The request:
Reproduce the lines below, changing every "bbox" to "bounding box" and leaving everything else untouched.

Excerpted records:
###

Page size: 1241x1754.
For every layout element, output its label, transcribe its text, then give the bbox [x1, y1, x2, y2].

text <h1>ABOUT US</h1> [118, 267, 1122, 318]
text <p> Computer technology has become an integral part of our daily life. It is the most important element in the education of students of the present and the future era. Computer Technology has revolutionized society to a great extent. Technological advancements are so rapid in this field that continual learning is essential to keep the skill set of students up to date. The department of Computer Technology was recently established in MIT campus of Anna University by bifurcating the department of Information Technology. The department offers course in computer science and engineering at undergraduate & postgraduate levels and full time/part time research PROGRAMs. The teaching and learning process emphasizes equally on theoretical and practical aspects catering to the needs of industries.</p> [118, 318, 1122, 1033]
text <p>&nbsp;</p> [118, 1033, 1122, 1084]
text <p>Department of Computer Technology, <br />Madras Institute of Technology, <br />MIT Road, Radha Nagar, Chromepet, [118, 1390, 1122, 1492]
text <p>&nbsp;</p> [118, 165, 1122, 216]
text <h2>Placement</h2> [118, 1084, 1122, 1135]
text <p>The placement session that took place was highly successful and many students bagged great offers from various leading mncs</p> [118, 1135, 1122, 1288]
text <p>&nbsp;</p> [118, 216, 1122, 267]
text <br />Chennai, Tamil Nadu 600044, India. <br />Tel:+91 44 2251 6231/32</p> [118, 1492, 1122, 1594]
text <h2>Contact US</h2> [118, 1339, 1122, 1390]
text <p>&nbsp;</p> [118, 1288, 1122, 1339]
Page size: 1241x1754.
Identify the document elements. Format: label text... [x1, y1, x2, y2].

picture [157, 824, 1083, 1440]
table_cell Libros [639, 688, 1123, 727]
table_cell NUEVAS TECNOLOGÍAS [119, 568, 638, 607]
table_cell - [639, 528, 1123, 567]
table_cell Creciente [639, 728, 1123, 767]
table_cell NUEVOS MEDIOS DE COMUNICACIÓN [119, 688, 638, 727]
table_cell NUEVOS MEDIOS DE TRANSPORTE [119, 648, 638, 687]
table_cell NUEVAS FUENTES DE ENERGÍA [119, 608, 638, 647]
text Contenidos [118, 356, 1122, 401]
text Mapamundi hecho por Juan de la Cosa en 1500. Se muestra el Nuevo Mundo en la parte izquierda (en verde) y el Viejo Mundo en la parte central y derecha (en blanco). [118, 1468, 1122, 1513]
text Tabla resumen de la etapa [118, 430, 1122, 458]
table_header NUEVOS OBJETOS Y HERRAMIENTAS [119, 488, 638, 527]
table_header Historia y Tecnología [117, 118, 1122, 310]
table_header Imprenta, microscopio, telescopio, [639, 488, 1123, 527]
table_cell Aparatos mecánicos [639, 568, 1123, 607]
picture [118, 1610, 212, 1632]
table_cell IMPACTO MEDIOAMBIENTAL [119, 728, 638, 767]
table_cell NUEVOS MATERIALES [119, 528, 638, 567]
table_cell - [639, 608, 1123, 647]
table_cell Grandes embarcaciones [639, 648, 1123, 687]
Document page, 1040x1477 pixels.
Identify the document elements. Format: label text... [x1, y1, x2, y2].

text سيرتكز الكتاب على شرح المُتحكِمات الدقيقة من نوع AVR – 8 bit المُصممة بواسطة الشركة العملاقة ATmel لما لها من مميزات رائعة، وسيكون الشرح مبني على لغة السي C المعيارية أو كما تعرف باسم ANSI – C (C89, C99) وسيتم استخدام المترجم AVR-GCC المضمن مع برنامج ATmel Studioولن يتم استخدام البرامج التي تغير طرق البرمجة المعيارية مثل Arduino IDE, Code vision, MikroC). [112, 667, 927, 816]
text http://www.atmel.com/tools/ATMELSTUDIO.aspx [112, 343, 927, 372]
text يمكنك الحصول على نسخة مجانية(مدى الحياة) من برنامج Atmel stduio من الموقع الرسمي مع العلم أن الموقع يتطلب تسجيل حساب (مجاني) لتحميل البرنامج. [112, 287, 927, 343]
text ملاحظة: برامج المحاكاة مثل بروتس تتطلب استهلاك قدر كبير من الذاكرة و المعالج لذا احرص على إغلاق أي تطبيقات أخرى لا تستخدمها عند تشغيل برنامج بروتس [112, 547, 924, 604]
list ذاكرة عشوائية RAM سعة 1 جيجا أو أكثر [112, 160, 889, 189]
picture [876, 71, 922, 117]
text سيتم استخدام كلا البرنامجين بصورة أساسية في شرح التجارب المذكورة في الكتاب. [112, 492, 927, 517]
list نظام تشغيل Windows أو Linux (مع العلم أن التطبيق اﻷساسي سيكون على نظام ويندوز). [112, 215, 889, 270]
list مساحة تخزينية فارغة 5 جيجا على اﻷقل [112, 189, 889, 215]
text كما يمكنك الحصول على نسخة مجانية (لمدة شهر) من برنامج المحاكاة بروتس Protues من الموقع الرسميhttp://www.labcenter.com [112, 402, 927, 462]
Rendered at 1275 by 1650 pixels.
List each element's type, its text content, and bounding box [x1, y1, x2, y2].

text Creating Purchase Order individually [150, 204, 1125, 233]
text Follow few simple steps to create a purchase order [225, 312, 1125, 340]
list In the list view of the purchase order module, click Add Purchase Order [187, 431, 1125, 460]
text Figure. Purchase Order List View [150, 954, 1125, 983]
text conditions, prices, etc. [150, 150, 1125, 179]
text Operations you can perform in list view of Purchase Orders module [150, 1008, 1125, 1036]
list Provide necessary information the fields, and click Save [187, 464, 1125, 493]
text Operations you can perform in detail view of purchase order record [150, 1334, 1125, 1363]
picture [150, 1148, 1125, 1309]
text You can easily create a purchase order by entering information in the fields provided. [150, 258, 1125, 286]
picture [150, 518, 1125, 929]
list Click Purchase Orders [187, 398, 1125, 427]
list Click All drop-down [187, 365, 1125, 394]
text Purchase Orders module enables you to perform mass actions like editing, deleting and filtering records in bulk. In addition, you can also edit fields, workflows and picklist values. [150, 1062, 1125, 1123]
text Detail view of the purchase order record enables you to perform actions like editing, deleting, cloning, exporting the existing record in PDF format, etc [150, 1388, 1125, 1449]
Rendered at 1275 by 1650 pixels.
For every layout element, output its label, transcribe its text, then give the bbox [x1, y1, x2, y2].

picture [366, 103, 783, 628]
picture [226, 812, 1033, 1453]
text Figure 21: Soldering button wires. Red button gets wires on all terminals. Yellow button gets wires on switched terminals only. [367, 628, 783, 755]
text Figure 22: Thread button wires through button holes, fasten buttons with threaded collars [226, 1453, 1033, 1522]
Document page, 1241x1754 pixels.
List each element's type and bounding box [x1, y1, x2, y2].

###

Problem solution:
Page size: 1241x1754.
For every layout element, output its label, transcribe its text, then give the bounding box [x1, y1, x2, y2].

text <h1>ABOUT US</h1> [118, 267, 1122, 318]
text <p> Computer technology has become an integral part of our daily life. It is the most important element in the education of students of the present and the future era. Computer Technology has revolutionized society to a great extent. Technological advancements are so rapid in this field that continual learning is essential to keep the skill set of students up to date. The department of Computer Technology was recently established in MIT campus of Anna University by bifurcating the department of Information Technology. The department offers course in computer science and engineering at undergraduate & postgraduate levels and full time/part time research PROGRAMs. The teaching and learning process emphasizes equally on theoretical and practical aspects catering to the needs of industries.</p> [118, 318, 1122, 1033]
text <p>&nbsp;</p> [118, 1033, 1122, 1084]
text <p>Department of Computer Technology, <br />Madras Institute of Technology, <br />MIT Road, Radha Nagar, Chromepet, [118, 1390, 1122, 1492]
text <p>&nbsp;</p> [118, 165, 1122, 216]
text <h2>Placement</h2> [118, 1084, 1122, 1135]
text <p>The placement session that took place was highly successful and many students bagged great offers from various leading mncs</p> [118, 1135, 1122, 1288]
text <p>&nbsp;</p> [118, 216, 1122, 267]
text <br />Chennai, Tamil Nadu 600044, India. <br />Tel:+91 44 2251 6231/32</p> [118, 1492, 1122, 1594]
text <h2>Contact US</h2> [118, 1339, 1122, 1390]
text <p>&nbsp;</p> [118, 1288, 1122, 1339]
Page size: 1241x1754.
Identify the document elements. Format: label text... [x1, y1, x2, y2].

picture [157, 824, 1083, 1440]
table_cell Libros [639, 688, 1123, 727]
table_cell NUEVAS TECNOLOGÍAS [119, 568, 638, 607]
table_cell - [639, 528, 1123, 567]
table_cell Creciente [639, 728, 1123, 767]
table_cell NUEVOS MEDIOS DE COMUNICACIÓN [119, 688, 638, 727]
table_cell NUEVOS MEDIOS DE TRANSPORTE [119, 648, 638, 687]
table_cell NUEVAS FUENTES DE ENERGÍA [119, 608, 638, 647]
text Contenidos [118, 356, 1122, 401]
text Mapamundi hecho por Juan de la Cosa en 1500. Se muestra el Nuevo Mundo en la parte izquierda (en verde) y el Viejo Mundo en la parte central y derecha (en blanco). [118, 1468, 1122, 1513]
text Tabla resumen de la etapa [118, 430, 1122, 458]
table_header NUEVOS OBJETOS Y HERRAMIENTAS [119, 488, 638, 527]
table_header Historia y Tecnología [117, 118, 1122, 310]
table_header Imprenta, microscopio, telescopio, [639, 488, 1123, 527]
table_cell Aparatos mecánicos [639, 568, 1123, 607]
picture [118, 1610, 212, 1632]
table_cell IMPACTO MEDIOAMBIENTAL [119, 728, 638, 767]
table_cell NUEVOS MATERIALES [119, 528, 638, 567]
table_cell - [639, 608, 1123, 647]
table_cell Grandes embarcaciones [639, 648, 1123, 687]
Document page, 1040x1477 pixels.
Identify the document elements. Format: label text... [x1, y1, x2, y2].

text سيرتكز الكتاب على شرح المُتحكِمات الدقيقة من نوع AVR – 8 bit المُصممة بواسطة الشركة العملاقة ATmel لما لها من مميزات رائعة، وسيكون الشرح مبني على لغة السي C المعيارية أو كما تعرف باسم ANSI – C (C89, C99) وسيتم استخدام المترجم AVR-GCC المضمن مع برنامج ATmel Studioولن يتم استخدام البرامج التي تغير طرق البرمجة المعيارية مثل Arduino IDE, Code vision, MikroC). [112, 667, 927, 816]
text http://www.atmel.com/tools/ATMELSTUDIO.aspx [112, 343, 927, 372]
text يمكنك الحصول على نسخة مجانية(مدى الحياة) من برنامج Atmel stduio من الموقع الرسمي مع العلم أن الموقع يتطلب تسجيل حساب (مجاني) لتحميل البرنامج. [112, 287, 927, 343]
text ملاحظة: برامج المحاكاة مثل بروتس تتطلب استهلاك قدر كبير من الذاكرة و المعالج لذا احرص على إغلاق أي تطبيقات أخرى لا تستخدمها عند تشغيل برنامج بروتس [112, 547, 924, 604]
list ذاكرة عشوائية RAM سعة 1 جيجا أو أكثر [112, 160, 889, 189]
picture [876, 71, 922, 117]
text سيتم استخدام كلا البرنامجين بصورة أساسية في شرح التجارب المذكورة في الكتاب. [112, 492, 927, 517]
list نظام تشغيل Windows أو Linux (مع العلم أن التطبيق اﻷساسي سيكون على نظام ويندوز). [112, 215, 889, 270]
list مساحة تخزينية فارغة 5 جيجا على اﻷقل [112, 189, 889, 215]
text كما يمكنك الحصول على نسخة مجانية (لمدة شهر) من برنامج المحاكاة بروتس Protues من الموقع الرسميhttp://www.labcenter.com [112, 402, 927, 462]
Rendered at 1275 by 1650 pixels.
List each element's type, its text content, and bounding box [x1, y1, x2, y2].

text Creating Purchase Order individually [150, 204, 1125, 233]
text Follow few simple steps to create a purchase order [225, 312, 1125, 340]
list In the list view of the purchase order module, click Add Purchase Order [187, 431, 1125, 460]
text Figure. Purchase Order List View [150, 954, 1125, 983]
text conditions, prices, etc. [150, 150, 1125, 179]
text Operations you can perform in list view of Purchase Orders module [150, 1008, 1125, 1036]
list Provide necessary information the fields, and click Save [187, 464, 1125, 493]
text Operations you can perform in detail view of purchase order record [150, 1334, 1125, 1363]
picture [150, 1148, 1125, 1309]
text You can easily create a purchase order by entering information in the fields provided. [150, 258, 1125, 286]
picture [150, 518, 1125, 929]
list Click Purchase Orders [187, 398, 1125, 427]
list Click All drop-down [187, 365, 1125, 394]
text Purchase Orders module enables you to perform mass actions like editing, deleting and filtering records in bulk. In addition, you can also edit fields, workflows and picklist values. [150, 1062, 1125, 1123]
text Detail view of the purchase order record enables you to perform actions like editing, deleting, cloning, exporting the existing record in PDF format, etc [150, 1388, 1125, 1449]
Rendered at 1275 by 1650 pixels.
For every layout element, output its label, transcribe its text, then give the bounding box [x1, y1, x2, y2].

picture [366, 103, 783, 628]
picture [226, 812, 1033, 1453]
text Figure 21: Soldering button wires. Red button gets wires on all terminals. Yellow button gets wires on switched terminals only. [367, 628, 783, 755]
text Figure 22: Thread button wires through button holes, fasten buttons with threaded collars [226, 1453, 1033, 1522]
Document page, 1241x1754 pixels.
List each element's type and bounding box [x1, y1, x2, y2].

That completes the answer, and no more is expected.